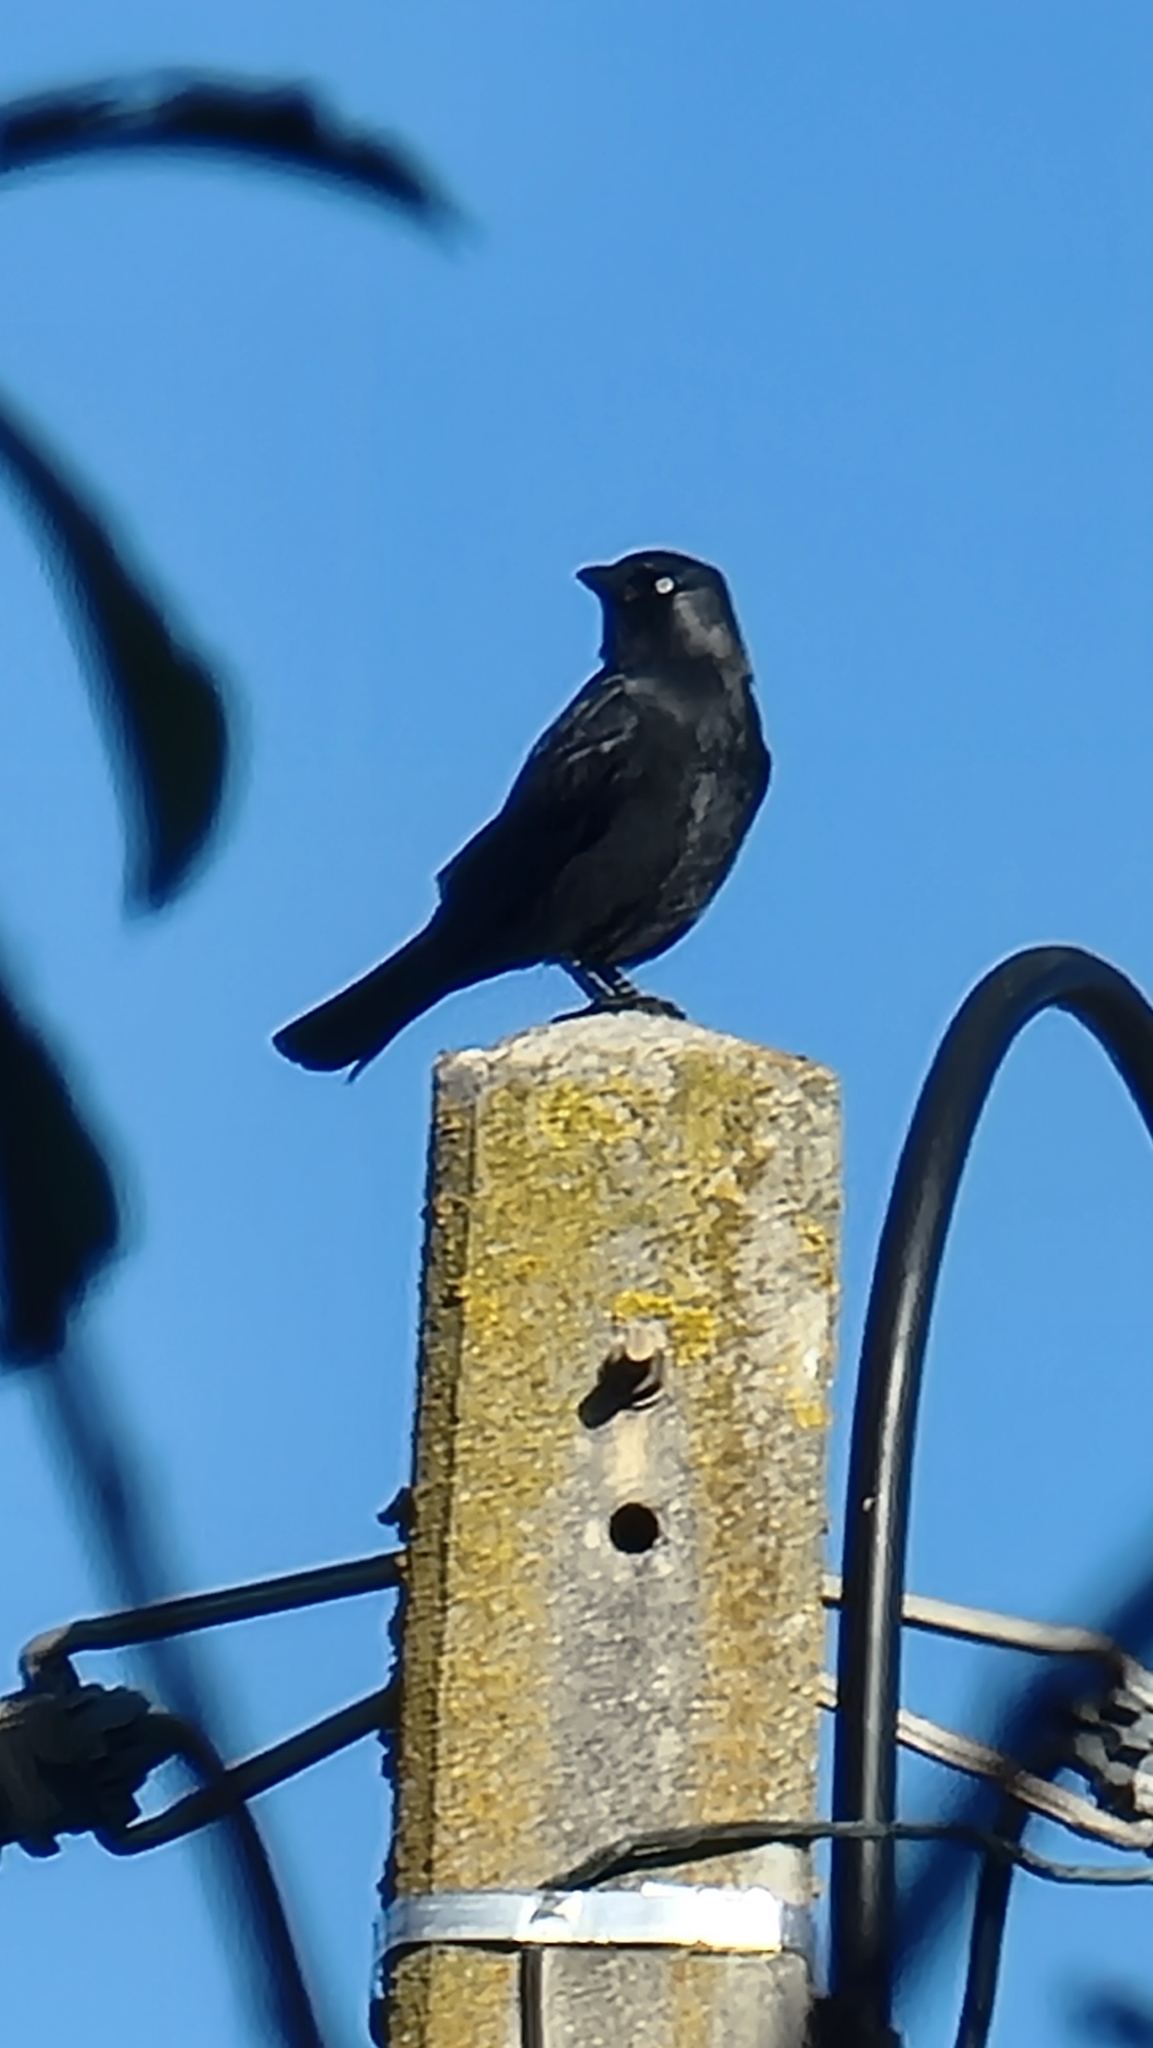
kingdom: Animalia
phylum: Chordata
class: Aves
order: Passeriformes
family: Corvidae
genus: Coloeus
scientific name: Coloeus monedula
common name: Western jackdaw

### WRITTEN TASK
Please copy out every line of the records above word for word, leaving out the pictures.

### SOLUTION TO THIS EXERCISE
kingdom: Animalia
phylum: Chordata
class: Aves
order: Passeriformes
family: Corvidae
genus: Coloeus
scientific name: Coloeus monedula
common name: Western jackdaw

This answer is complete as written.